Poucas vezes uma estatal ocupou tanto o foco do debate político. Com cerca de 98.000 funcionários, os Correios constituem a maior empresa empregadora do setor público no país, o que por si só bastaria para explicar as celeumas em torno de sua privatização.
Com um delicado equilíbrio financeiro, a estatal foi incluída no plano de desestatizações do governo – e se tornou uma das estrelas do programa. Agora, cabe aos parlamentares decidir o futuro da empresa: a privatização dos Correios, que está na pauta de votação do Congresso nesta quinta-feira, 5.
Mas a bola está em campo e o jogo ainda pode virar contra o governo. Com sindicatos influentes, representantes dos servidores da estatal vêm intensificando o lobby no Parlamento.
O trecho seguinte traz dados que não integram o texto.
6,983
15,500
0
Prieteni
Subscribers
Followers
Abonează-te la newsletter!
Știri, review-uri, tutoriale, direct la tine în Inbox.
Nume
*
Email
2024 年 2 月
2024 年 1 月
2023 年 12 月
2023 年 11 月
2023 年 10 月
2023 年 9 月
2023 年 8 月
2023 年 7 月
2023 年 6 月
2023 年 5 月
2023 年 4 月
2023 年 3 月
A disputa, agora, é pelo Centrão. Nos últimos dias, os sindicatos da categoria se reuniram com deputados de partidos como o MDB e PTB, em um corpo a corpo intenso.
A Federação Interestadual dos Trabalhadores e Trabalhadoras dos Correios (Findect) fez uma ampla campanha contra a privatização em diversos estados – e deve convocar um protesto em frente ao Congresso nesta quinta, 5, contra o projeto de lei que acaba com o monopólio dos Correios sobre o serviço postal.
Também entrou em pauta um imbróglio jurídico – esse sim, mais delicado. De acordo com a Constituição, a União deve manter o serviço postal. Isso está previsto em de uma lei de 1969 que criou a Empresa Brasileira de Correios e Telégrafos. Os Correios já existiam desde os tempos do Brasil Colônia, mas foram elevados à estatal federal há 52 anos.
Para manter a universalização do serviço, o projeto de lei dispõe do mecanismo de concessão das entregas de cartas e documentos. O vencedor da licitação deverá assinar um contrato com o governo federal a fim de garantir a continuidade das entregas postais em todo o território nacional.
“O projeto de lei preconiza que manter o serviço postal é garantir que se tenha o olhar atento do governo na delegação do serviço obrigatório em todo o território nacional”, diz Martha Sellier, secretária especial do Programa de Parcerias de Investimentos (PPI), do Ministério da Economia, que participa das discussões sobre as privatizações. “Esse é o timing perfeito para a desestatização, com grandes empresas do setor de logística e e-commerce olhando com interesse para a venda de uma das maiores empresas de entregas da América Latina, em momento no qual as compras online crescem muito”.
Além disso, há uma preocupação de que os Correios possam se tornar dependentes de recursos públicos, pagos com dinheiro do contribuinte: 18 estatais se encontram nessa situação atualmente, entre elas a Companhia Nacional de Abastecimento (Conab) e a Companhia de Desenvolvimento dos Valores do Rio São Francisco e Parnaíba (Codevasp). Juntas, elas devem consumir 21,8 bilhões de reais dos cofres públicos este ano, segundo dados do Tesouro.
“Os Correios usufruem de isenção tributária, algo que precisa ser levado em conta ao se analisar o balanço da companhia”, diz Diogo Mac Cord, secretário especial de desestatização do Ministério da Economia. Segundo cálculos da pasta, caso não houvesse esse benefício, a empresa teria desembolsado cerca de 1,5 bilhão de reais em impostos em 2020, mesmo valor do lucro apurado no período.